#### [WHAT IS REQUIRED]
Please keep to the lines below from the one with "bij het Hof" through the one with "vertegenwoordigers van het volk. Hoewel deze", and restate them word for word, ends included.

Stored dataset items:
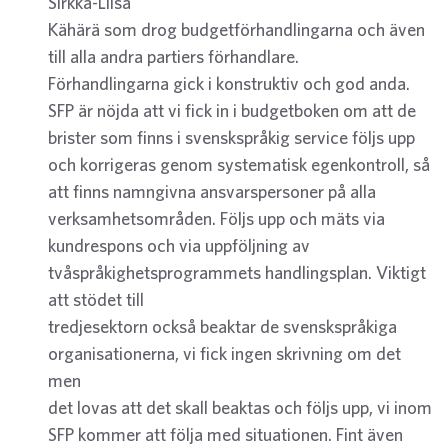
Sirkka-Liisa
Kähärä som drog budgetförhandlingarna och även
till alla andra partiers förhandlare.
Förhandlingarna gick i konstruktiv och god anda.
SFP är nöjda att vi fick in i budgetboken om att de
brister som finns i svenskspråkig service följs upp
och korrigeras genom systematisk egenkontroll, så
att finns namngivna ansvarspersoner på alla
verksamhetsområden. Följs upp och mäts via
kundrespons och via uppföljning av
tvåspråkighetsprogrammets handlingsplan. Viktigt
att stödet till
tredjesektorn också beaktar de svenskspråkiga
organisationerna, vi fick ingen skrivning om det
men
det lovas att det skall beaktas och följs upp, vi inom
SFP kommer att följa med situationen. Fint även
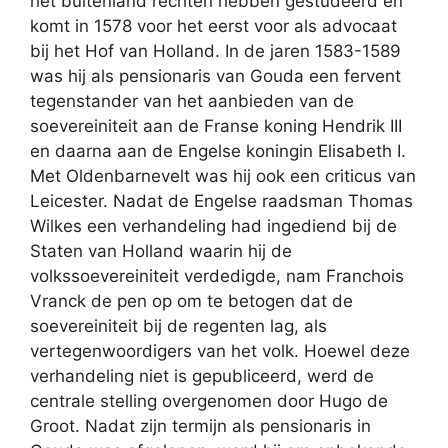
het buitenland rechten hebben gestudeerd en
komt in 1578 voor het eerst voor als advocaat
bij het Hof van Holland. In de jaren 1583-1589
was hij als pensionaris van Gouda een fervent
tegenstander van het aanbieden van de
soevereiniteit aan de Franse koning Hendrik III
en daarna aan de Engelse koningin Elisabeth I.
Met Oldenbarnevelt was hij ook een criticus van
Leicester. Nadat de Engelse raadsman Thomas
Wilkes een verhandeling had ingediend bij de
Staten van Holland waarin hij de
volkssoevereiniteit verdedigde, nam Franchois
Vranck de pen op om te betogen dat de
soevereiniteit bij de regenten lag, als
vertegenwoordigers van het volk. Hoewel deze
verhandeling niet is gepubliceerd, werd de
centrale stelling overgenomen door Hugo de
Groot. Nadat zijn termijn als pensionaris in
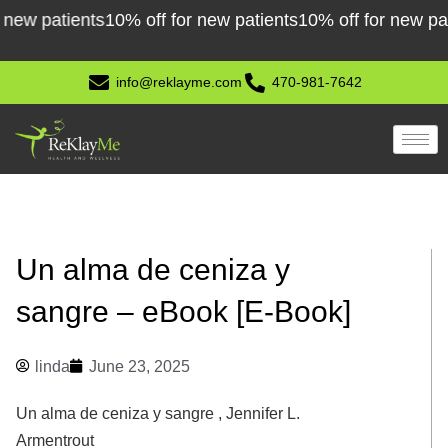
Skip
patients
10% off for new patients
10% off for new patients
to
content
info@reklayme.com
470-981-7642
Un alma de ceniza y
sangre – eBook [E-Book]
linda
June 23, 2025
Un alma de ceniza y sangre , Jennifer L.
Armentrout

--

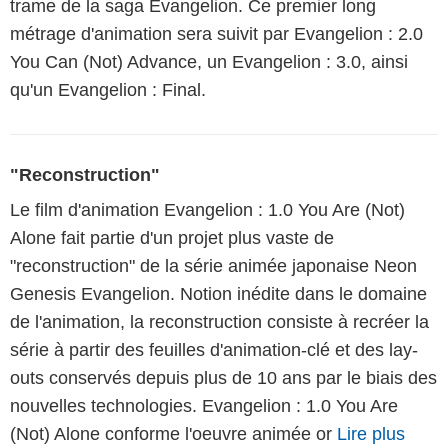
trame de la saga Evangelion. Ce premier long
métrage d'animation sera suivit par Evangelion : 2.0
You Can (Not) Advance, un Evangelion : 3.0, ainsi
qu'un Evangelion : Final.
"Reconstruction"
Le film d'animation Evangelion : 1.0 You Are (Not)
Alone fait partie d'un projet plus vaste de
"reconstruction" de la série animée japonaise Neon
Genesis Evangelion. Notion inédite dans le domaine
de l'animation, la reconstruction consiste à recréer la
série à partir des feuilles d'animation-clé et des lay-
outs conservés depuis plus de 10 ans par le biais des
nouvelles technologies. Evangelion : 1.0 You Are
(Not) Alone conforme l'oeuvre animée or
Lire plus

...

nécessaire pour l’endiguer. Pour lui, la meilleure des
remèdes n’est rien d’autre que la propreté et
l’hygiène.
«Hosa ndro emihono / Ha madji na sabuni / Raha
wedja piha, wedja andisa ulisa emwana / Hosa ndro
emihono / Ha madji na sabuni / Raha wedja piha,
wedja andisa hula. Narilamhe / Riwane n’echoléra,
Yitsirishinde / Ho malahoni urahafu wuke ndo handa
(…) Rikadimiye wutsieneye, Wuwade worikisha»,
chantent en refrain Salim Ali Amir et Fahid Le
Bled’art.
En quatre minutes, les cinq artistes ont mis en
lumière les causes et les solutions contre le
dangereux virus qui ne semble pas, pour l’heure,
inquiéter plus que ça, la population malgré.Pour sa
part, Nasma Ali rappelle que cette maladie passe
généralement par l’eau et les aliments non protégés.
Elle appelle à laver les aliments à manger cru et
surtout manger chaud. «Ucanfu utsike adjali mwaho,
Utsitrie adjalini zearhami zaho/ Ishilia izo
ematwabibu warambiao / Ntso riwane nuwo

#### [RESULT]
bij het Hof van Holland. In de jaren 1583-1589
was hij als pensionaris van Gouda een fervent
tegenstander van het aanbieden van de
soevereiniteit aan de Franse koning Hendrik III
en daarna aan de Engelse koningin Elisabeth I.
Met Oldenbarnevelt was hij ook een criticus van
Leicester. Nadat de Engelse raadsman Thomas
Wilkes een verhandeling had ingediend bij de
Staten van Holland waarin hij de
volkssoevereiniteit verdedigde, nam Franchois
Vranck de pen op om te betogen dat de
soevereiniteit bij de regenten lag, als
vertegenwoordigers van het volk. Hoewel deze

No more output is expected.